The challenge
From 538’s Riddler column, a game of “Pinching Pennies”.
The game starts with somewhere between 20 and 30 pennies, which I then divide into two piles any way I like. Then we alternate taking turns, with you first, until someone wins the game. For each turn, a player may take any number of pennies he or she likes from either pile, or instead take the same number of pennies from both piles. Each player must also take at least one penny every turn. The winner of the game is the one who takes the last penny.
If we both play optimally, what starting numbers of pennies (again, between 20 and 30) guarantee that you can win the game?
Approach
Let’s start with 1 coin. You might be thinking, “Now hold on a sec!” But your opponent can in fact split 1 coin two different ways:
- With 1 coin on the left, and 0 coins on the right.
- Or 1 coin on the right, and 0 coins on the left.
Let me show you.
Figure 1: One coin splits
And of course, if your opponent does this, you’ll win right away – just grab all the coins on the left stack! Easy peasy.
Now of course, it doesn’t really matter if it’s 1 coin in the left stack and 0 coins in the right stack – or if it’s 1 coin in the right stack and 0 coins in the left stack. Everything’s symmetric.
Well, that’s kinda lame. Let’s see what happens with two coins. Your opponent can split them in these three ways:
Figure 2: Two coin splits
All of those are also going to be direct winners. The single stack two coins you can grab. And the option with 1 coin in each stack? You can take an equal number of coins from each stack!
Might seem like weak sauce, but we’ve already seen two examples where the number of coins determines the winner, no matter how your opponent splits them!
For a given number of coins, we’re now seeing all possible splits along the diagonal. And here, along the diagonal for 1 coin or 2 coins, all possible splits show imminent wins. Everything is coming up roses.
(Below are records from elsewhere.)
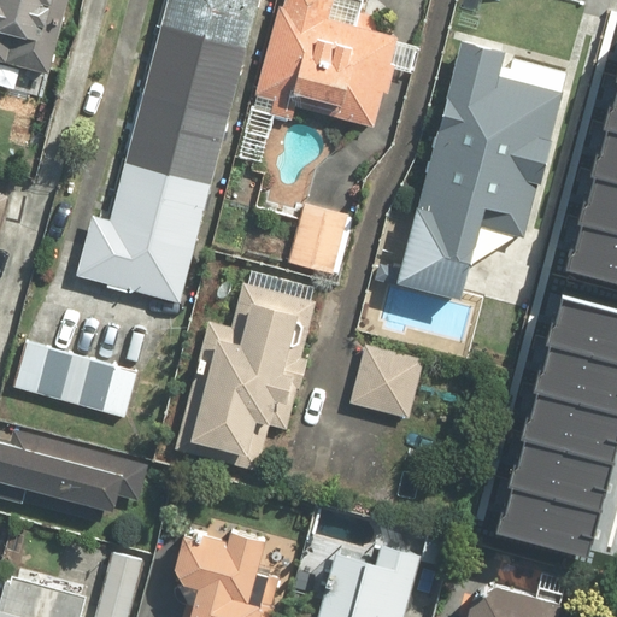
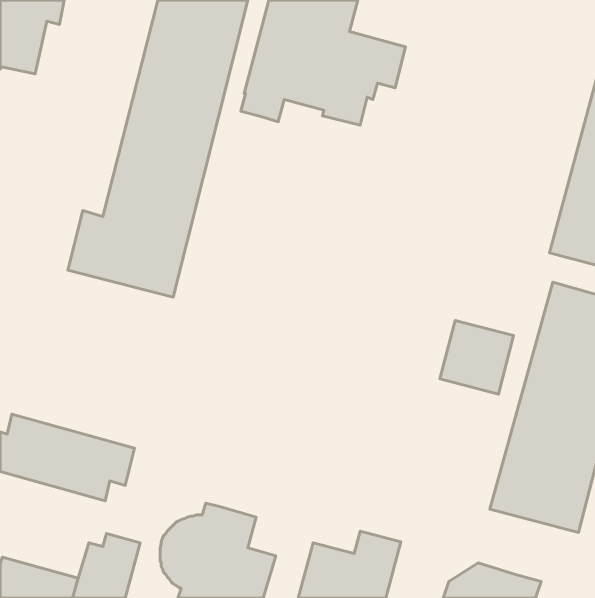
building: [394,46,558,301] -> none
building: [288,202,357,278] -> none
building: [174,283,315,472] -> none
building: [13,339,137,417] -> none
building: [348,345,424,421] -> [440,320,514,394]

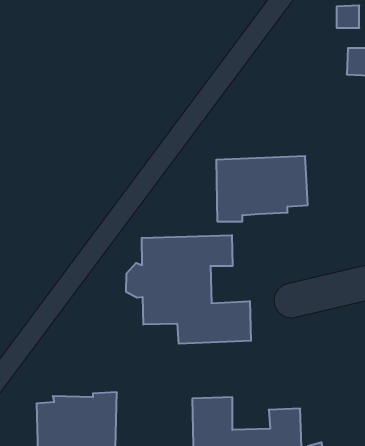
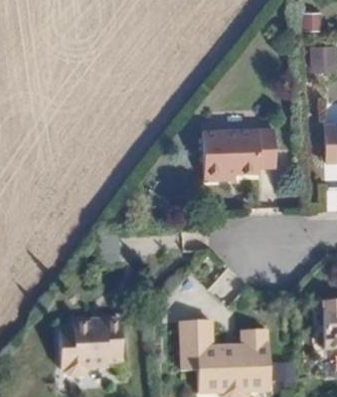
building: [126,235,251,344] -> none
What about that weird square with no coins in either stack, for zero total coins? We’re going to call that a losing square, since there are no moves you can make, and you can’t take the last coin. It feels like a bizzaro scenario, but the answer is correct, and having that square will help us in a sec.Let’s put all these options on a grid.
Figure 3: Up to two coins, grid layout
Let’s try 3 coins:The single stacks of 3 coins on the left or right are easy – we know those are winning situations. But what about the 2 coins and 1 coin? There are four possible moves, but all of them result in a winning position for your opponent. Since they all result in a win for your opponent, they’re a losing scenario for you.
And now let’s add in N = 4, 5, 6, and 7 total coins. They’re all winning situations, since they can move to a losing situation for your opponent in a single move.
Once we find a losing situation, we can actually fill in a lot of squares at once. If we look from a losing square across the row, that shows us a variety of changes in the right stack. The rest of the row will be all winning situations. Why?
A losing square is losing because all possible moves, including decreasing the right stack – will be winning situations for your opponent. And if you had a scenario like the losing square but with more coins in the right stack, in a single move, you could remove those coins and your opponent would be confronted with a losing square.
That same logic works for each row, column and principal diagonal.
Once you’ve found a losing square, everything else along those directions will all be winning squares.
Let’s include 8, 9, 10, and 11 coins. We’ll find a few more losing scenarios which come in pairs (5, 3), (3, 5), (4, 7), (7, 4). … Some of these will take time to play out, but the outcome is well-defined for players who take the best possible move.
In fact, we can write an expression for the set of losing scenarios.
\[ \begin{aligned} \{(5x, 3x) \; \forall x \in \{0, 1, 2, 3, \dots \} \cup \\ \{(5x + 2, 3x + 1) \forall x \in 0, 1, 2, 3, \dots \} \cup \\ \{(3x, 5x) \; \forall x \in \{0, 1, 2, 3, \dots \} \cup \\ \{(3x + 1, 5x + 2) \forall x \in 0, 1, 2, 3, \dots \} \end{aligned} \]
It looks a little serpentine (like Chichen Itza?)
Once we map all the losing squares, then we can run across the counter-diagonals, which represent all possible splits for a given number of total coins. If any of these contain a losing scenario, then that number of total coins doesn’t guarantee us a win – we’re at the mercy of the opponent’s split.
But luckily, a great many will give us winning scenarios regardless of how the opponent makes the split: 20, 21, 22, 23, 25, 26, 28, 29, 30.
So there are 9 possible total coins that guarantee us a win between 20 and 30 total coins inclusive. We just need to ensure there aren’t 24 or 27 coins. :)